I've found a cable with 22 wires at my local Fry's to extend the OEM LCD monitor on my M35. I used 20 of them, it was about $6.99 for 20ft aprox. (25 AWG, so it's the same as Ethernet), and they were good enough for that. No idea what this cable were for though, it had no name in the clear package.
No Fry's here in Florida.... but wait, how did you connect the other end?? Please don't tell me you soldered it in the car??
I'd like to be able to do all the soldering on the bench and then just run cables and plug them in to each other while in the car, which is why I might end up going with 3 Cat5s.
I had to. Patience is a virtue. I couldn't solder both ends on the bench because of the size of the harness. You just need lots of light and a safe, stable place to rest the iron at all times, and half of your problems are gone. Cover everthing, of course, and I mean everything.:)
Well it looks like I was wrong about the eject button being on the Head Unit instead of the faceplate. It is definitely on the face place. However, the faceplate has a slot through which the CD passes so the face does not have to be off to eject it which means that I shouldn't have any issues there....
Another thought: Since my faceplate will likely be in the center console where the remote will not be able to aim at it, has anyone tried relocating the IR eye to another location?? Or even adding an Auxiliary IR receiver somewhere on the dash??
remote locating the eye isn't hard, or you could use a PAC IR repeater too if you don't want to have to hack up the faceplate...
Thanks for the tip on the PAC IR... I knew there had to be something out there, because I've seen it done in several home theater installations where most of the equipment would literally be in another room.
Originally Posted by turbocad6
As for the progress on my remote faceplate: I've figured out that it will probably be easiest to just solder directly to the connectors on the back of the faceplate as they stick out quite a bit. and I will have plenty of clearance behind where I'm going to put it.

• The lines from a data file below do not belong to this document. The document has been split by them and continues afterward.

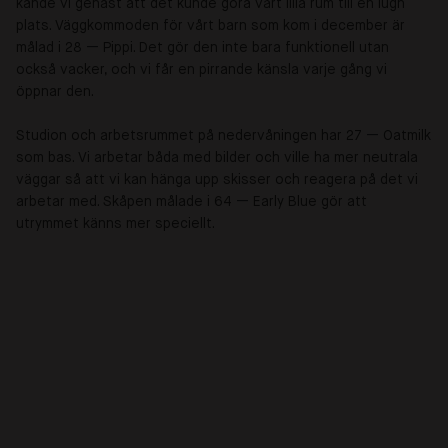
kände vi genast att det kunde göra vårt lilla rum till en lugn
plats. Väggkommoden för vårt barn som kom i december är
målad i 28
—
Pippi. Det gör den inte bara funktionell utan
också vacker, och vi får en pirrande känsla varje gång vi
öppnar den.
Studion och arbetsrummet på nedervåningen har 27
—
Oatmilk
som bas. Vi arbetar båda med bilder och ville ha mer neutrala
väggar så att vi kan hänga upp skisser och reagera på det vi
arbetar med. Skåpen målade i 64
—
Early Blue gör att
utrymmet känns mer speciellt.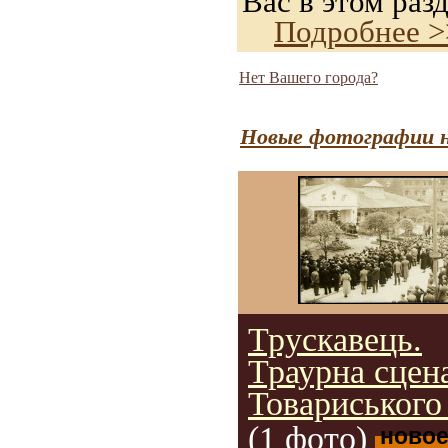
Вас в этом разд
Подробнее >
Нет Вашего города?
Новые фотографии н
Трускавець.
Траурна сцена
Товариського
(1 фото)
ново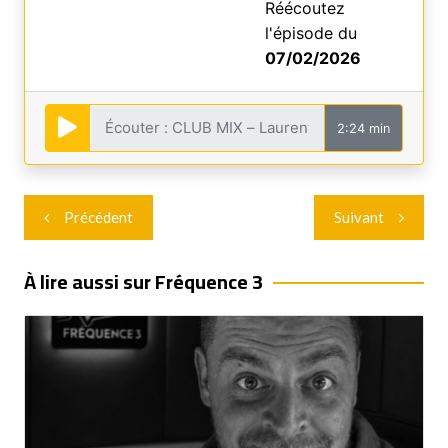
Réécoutez
l'épisode du
07/02/2026
2:24 min
Navigation
Précédent
Suivant
de
l’article
À lire aussi sur Fréquence 3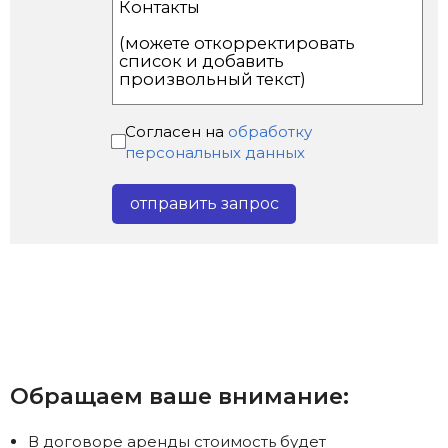
Cогласен на
обработку
персональных данных
Обращаем ваше внимание:
В договоре аренды стоимость будет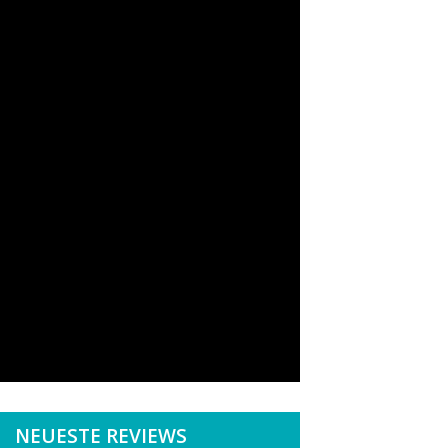
NEUESTE REVIEWS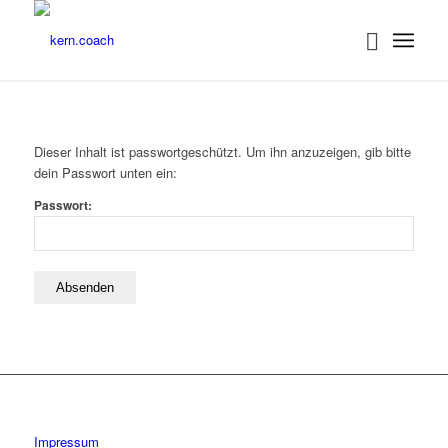
Dieser Inhalt ist passwortgeschützt. Um ihn anzuzeigen, gib bitte
dein Passwort unten ein:
Passwort:
Impressum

However, the connection on the Head Unit side is quite recessed and also surrounded by a metal plate, so I've gotta take the head unit apart to get to the leads on the circuit board inside. I think at this point I'm gonna make sure it works properly before I void the warranty.
Well, I think I'm going to ditch the remote faceplate idea for the time being because I can do almost every function with the remote and PAC IR-X, which I just ordered from eBay for $25 shipped... Thanks Turbo!
This cost me a little bit more than doing the remote faceplate, but it will save me a WHOLE lot of time soldering, cutting and running cables.